Gli allenamenti non finiscono mai

Una carriera giocata dentro e fuori dal campo, attraverso gli anni d’oro del calcio italiano e l’era dei grandi scandali, visti da un punto di osservazione privilegiato: gli studi di Sky e il mondo del fairplay britannico. Il prossimo obiettivo? Un ruolo dirigenziale. «Dove, non importa. Basta che sia io quello che esonera gli allenatori...»

Si è disintossicato. Ha raggiunto un suo equilibrio, Gianluca Vialli. Non che l’abbia mai perso, in realtà. Ma sembra proprio che tra Londra («una città che vive nel rispetto delle regole, con un Dna forte che ti contagia, riuscendo comunque ad accoglierti») e la professione di commentatore sportivo per Sky («ha inventato un modo nuovo di raccontare il calcio») abbia trovato la quadratura del cerchio dopo una carriera piena di soddisfazioni e qualche amarezza, provata soprattutto quando da giocatore si è trasformato in allenatore. Ora quel che gli fa storcere la bocca sono più che altro le disavventure e gli scandali del calcio italiano, rispetto ai quali il grande campione cremonese non risparmia nessuno, dagli arbitri ai dirigenti passando per i singoli giocatori. «I calciatori di oggi sono come piccole aziende, dei veri e propri brand», spiega a Business People, «e per gestirli bisogna entrare nella loro testa, indirizzarli, farli lavorare per obiettivi, alzando sempre di più l’asticella». Per il momento Vialli non pensa a tornare in panchina, anche se ha firmato un videogioco, Lords of football (realizzato dalla software house italiana Geniaware), che permette di capire cosa significa gestire la vita sportiva e privata degli individui che compongono una squadra. A noi l’ha raccontato di persona e ne ha approfittato anche per togliersi qualche sassolino dalla scarpa.

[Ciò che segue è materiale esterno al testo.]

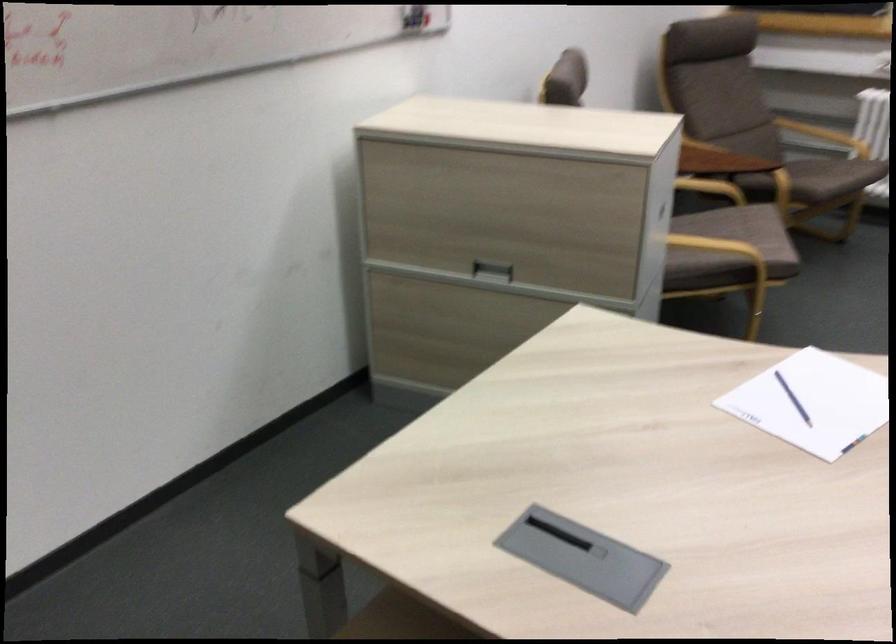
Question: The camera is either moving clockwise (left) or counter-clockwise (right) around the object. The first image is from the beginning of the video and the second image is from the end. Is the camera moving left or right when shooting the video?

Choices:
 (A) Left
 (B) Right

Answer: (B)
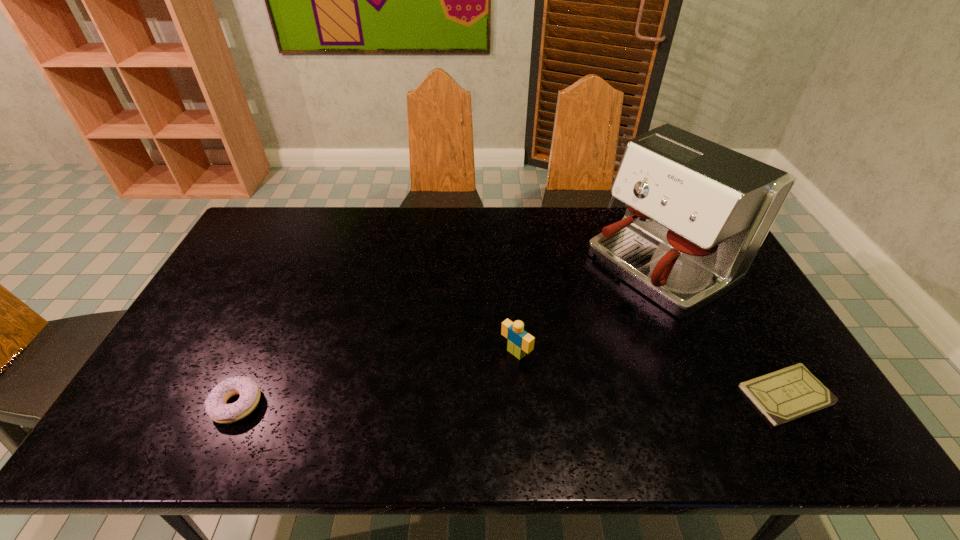
Where is `unoccupied area between the second object from left to right and the checkbook`? unoccupied area between the second object from left to right and the checkbook is located at coordinates [x=651, y=374].

Locate an element on the screen. This screenshot has width=960, height=540. free spot between the shortest object and the third object from right to left is located at coordinates (651, 374).

Identify the location of vacant space in between the third object from right to left and the doughnut. This screenshot has height=540, width=960. (376, 379).

The height and width of the screenshot is (540, 960). Find the location of `empty space between the farthest object and the checkbook`. empty space between the farthest object and the checkbook is located at coordinates (722, 330).

This screenshot has width=960, height=540. I want to click on vacant point located between the shortest object and the coffee maker, so click(722, 330).

Locate an element on the screen. The width and height of the screenshot is (960, 540). object that can be found as the closest to the doughnut is located at coordinates (520, 342).

Where is `object that is the closest to the checkbook`? This screenshot has height=540, width=960. object that is the closest to the checkbook is located at coordinates (697, 213).

Find the location of `vacant space that satisfies the following two spatial constraints: 1. on the front side of the tallest object; 2. on the left side of the shortest object`. vacant space that satisfies the following two spatial constraints: 1. on the front side of the tallest object; 2. on the left side of the shortest object is located at coordinates (716, 395).

At what (x,y) coordinates should I click in order to perform the action: click on vacant space that satisfies the following two spatial constraints: 1. on the back side of the second farthest object; 2. on the left side of the tallest object. Please return your answer as a coordinate pair (x, y). The height and width of the screenshot is (540, 960). Looking at the image, I should click on (510, 265).

Locate an element on the screen. Image resolution: width=960 pixels, height=540 pixels. vacant space that satisfies the following two spatial constraints: 1. on the front side of the checkbook; 2. on the left side of the farthest object is located at coordinates (716, 395).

Dalla Samp al Chelsea, dal campo alla panchina fino ad arrivare agli studi televisivi. Cosa ha guidato le sue scelte in tutti questi anni di calcio vissuti in così tanti ruoli diversi?

Credo di potermi definire una persona che non lavora d’istinto. Sono sempre riflessivo e razionale, prima di scegliere pondero ogni aspetto, ragiono col cervello, poi elaboro col cuore e infine decido con la pancia. Magari finora è sempre stato culo, ma non mi sono mai pentito di questo sistema, mi è andata bene ogni volta.

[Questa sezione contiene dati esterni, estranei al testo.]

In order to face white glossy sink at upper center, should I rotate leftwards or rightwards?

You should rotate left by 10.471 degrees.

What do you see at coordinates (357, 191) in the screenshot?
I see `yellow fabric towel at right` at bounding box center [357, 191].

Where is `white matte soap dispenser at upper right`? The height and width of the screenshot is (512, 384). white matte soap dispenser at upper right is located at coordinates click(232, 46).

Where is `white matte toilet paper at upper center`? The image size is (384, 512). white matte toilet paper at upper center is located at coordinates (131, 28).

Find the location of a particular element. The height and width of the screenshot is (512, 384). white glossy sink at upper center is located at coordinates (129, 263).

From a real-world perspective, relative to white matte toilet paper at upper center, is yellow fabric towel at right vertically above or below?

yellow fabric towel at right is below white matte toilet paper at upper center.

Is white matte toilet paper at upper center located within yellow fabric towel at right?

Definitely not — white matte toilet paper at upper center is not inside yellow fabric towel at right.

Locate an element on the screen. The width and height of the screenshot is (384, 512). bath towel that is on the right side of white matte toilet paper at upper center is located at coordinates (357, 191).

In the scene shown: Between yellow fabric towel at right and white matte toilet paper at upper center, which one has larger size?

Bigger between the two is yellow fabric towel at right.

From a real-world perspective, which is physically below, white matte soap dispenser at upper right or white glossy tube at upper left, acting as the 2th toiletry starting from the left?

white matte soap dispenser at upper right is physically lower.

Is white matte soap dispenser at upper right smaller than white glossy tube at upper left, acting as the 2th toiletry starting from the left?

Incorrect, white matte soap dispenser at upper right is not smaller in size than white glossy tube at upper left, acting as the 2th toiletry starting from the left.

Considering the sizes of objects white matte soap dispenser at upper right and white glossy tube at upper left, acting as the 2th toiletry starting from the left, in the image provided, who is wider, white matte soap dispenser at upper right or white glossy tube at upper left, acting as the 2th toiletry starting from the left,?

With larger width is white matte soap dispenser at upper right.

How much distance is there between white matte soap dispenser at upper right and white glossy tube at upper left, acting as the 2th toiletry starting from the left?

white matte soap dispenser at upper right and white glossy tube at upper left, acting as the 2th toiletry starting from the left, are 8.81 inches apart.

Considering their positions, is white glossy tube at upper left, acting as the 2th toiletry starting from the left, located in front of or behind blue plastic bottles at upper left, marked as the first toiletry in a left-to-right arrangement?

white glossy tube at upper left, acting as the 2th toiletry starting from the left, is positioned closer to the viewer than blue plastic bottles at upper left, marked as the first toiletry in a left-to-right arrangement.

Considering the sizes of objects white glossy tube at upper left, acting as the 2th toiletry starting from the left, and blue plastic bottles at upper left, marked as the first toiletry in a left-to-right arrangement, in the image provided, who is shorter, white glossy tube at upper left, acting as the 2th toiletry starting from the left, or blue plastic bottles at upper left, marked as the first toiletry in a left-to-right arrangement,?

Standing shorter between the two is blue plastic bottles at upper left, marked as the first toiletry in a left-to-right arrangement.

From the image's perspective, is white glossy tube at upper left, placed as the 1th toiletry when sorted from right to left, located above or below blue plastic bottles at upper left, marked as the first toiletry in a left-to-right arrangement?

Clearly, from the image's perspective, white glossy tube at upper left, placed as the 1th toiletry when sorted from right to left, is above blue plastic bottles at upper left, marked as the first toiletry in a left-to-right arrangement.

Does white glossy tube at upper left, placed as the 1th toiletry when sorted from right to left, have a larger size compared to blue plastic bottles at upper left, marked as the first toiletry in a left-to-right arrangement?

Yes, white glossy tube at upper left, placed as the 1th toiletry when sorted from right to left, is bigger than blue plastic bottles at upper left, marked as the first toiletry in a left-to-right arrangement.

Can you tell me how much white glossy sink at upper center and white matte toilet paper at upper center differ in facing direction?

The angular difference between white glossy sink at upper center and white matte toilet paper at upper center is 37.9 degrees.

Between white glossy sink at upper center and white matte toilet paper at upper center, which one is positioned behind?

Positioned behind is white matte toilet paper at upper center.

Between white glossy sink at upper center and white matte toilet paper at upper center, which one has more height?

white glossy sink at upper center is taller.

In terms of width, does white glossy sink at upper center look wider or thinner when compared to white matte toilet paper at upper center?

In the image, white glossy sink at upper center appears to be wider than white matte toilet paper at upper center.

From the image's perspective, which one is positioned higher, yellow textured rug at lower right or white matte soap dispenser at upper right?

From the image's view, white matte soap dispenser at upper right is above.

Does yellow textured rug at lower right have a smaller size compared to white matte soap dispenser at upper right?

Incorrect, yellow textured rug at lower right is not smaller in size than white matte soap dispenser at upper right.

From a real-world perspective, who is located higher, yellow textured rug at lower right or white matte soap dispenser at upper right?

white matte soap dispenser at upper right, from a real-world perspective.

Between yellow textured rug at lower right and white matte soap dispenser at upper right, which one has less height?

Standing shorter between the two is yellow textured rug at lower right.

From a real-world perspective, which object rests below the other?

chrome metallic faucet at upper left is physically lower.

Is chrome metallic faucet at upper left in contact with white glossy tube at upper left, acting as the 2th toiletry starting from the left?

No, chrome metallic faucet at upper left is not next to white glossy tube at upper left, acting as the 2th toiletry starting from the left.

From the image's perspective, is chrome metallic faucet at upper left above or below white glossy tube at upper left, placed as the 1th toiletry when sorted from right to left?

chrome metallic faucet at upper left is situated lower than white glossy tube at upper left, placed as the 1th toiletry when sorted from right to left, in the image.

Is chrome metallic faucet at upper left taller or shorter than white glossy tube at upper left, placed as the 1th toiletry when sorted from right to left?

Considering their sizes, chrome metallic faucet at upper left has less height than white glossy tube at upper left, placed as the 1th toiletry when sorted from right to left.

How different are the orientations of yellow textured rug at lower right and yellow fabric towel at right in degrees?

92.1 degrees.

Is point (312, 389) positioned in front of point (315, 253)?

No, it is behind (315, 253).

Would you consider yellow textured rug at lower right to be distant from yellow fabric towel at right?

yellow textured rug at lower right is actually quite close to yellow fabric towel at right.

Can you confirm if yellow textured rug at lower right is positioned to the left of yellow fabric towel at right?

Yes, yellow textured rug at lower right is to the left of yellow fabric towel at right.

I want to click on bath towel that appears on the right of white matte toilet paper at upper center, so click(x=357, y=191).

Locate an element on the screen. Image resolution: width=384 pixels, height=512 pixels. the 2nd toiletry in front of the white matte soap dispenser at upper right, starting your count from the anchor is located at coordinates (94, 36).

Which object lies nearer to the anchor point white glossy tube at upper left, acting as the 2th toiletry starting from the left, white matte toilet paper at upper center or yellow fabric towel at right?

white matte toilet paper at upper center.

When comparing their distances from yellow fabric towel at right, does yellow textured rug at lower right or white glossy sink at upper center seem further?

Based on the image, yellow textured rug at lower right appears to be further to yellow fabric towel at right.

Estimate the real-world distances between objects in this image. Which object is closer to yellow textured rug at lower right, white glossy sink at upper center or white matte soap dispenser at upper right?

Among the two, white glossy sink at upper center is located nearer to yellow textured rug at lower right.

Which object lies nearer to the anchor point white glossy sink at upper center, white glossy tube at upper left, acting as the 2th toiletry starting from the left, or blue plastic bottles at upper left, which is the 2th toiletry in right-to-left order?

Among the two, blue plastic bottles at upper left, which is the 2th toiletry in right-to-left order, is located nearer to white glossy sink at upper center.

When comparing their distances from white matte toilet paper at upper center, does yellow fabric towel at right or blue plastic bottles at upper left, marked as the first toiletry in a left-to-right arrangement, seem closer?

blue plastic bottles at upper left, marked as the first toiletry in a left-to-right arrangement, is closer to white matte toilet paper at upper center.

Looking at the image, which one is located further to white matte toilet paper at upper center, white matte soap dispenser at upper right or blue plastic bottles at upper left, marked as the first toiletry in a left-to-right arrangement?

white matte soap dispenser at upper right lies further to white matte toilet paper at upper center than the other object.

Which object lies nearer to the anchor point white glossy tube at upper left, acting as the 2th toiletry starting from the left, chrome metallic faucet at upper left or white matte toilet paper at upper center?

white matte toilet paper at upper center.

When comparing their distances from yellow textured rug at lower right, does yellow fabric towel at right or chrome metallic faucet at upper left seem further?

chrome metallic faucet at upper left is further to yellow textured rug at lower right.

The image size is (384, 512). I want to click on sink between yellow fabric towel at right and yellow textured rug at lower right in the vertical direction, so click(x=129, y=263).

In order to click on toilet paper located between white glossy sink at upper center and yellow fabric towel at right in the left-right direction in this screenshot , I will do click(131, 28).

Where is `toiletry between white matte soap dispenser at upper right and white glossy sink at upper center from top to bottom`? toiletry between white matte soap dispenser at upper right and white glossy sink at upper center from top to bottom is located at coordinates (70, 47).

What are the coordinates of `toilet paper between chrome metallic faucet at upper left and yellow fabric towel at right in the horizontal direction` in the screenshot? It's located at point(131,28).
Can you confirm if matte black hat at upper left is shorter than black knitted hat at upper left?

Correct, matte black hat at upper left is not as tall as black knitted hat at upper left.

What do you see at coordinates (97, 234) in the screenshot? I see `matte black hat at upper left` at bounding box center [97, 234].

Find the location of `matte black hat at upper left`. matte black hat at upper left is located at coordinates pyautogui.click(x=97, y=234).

Anche quella di diventare un calciatore professionista è stata una decisione così ben ponderata?

Ci sono alcune persone che capiscono presto cosa devono fare nella vita. Io a tre anni ho dato un calcio a un pallone e ho capito che avrei giocato a calcio. Sono d’accordo con chi pensa che ci voglia una predisposizione fisica e mentale per questo sport, ma personalmente credo più nella pratica continua. Alla mia epoca non c’era la Playstation e la Tv aveva solo due canali: questa è stata una fortuna per me, perché non facendo altro che giocare ho affinato le mie qualità. L’altra grande fortuna è stata quella di nascere a Cremona, dove c’era una squadra che militava nei campionati maggiori e che offriva grandi opportunità per gli juniores. Così non ho abbandonato la famiglia, sono rimasto a casa fino a vent’anni, quando poi è arrivata la chiamata della Samp a cui ho risposto con entusiasmo. «Ma quelli del Cremona vanno alla Juventus», mi sentivo dire. Però all’epoca sapevo di non essere pronto per la Juve, mentre la Sampdoria rappresentava per me un ambiente ideale, anzi la progressione ideale in quella fase della mia carriera. Senza contare che una volta entrato in contatto con la società, me ne sono letteralmente innamorato.

Nel gergo del business si dice che in alcune aziende tira una buona aria. Cos’è che fa dire a un giocatore che in un club tira una buona aria?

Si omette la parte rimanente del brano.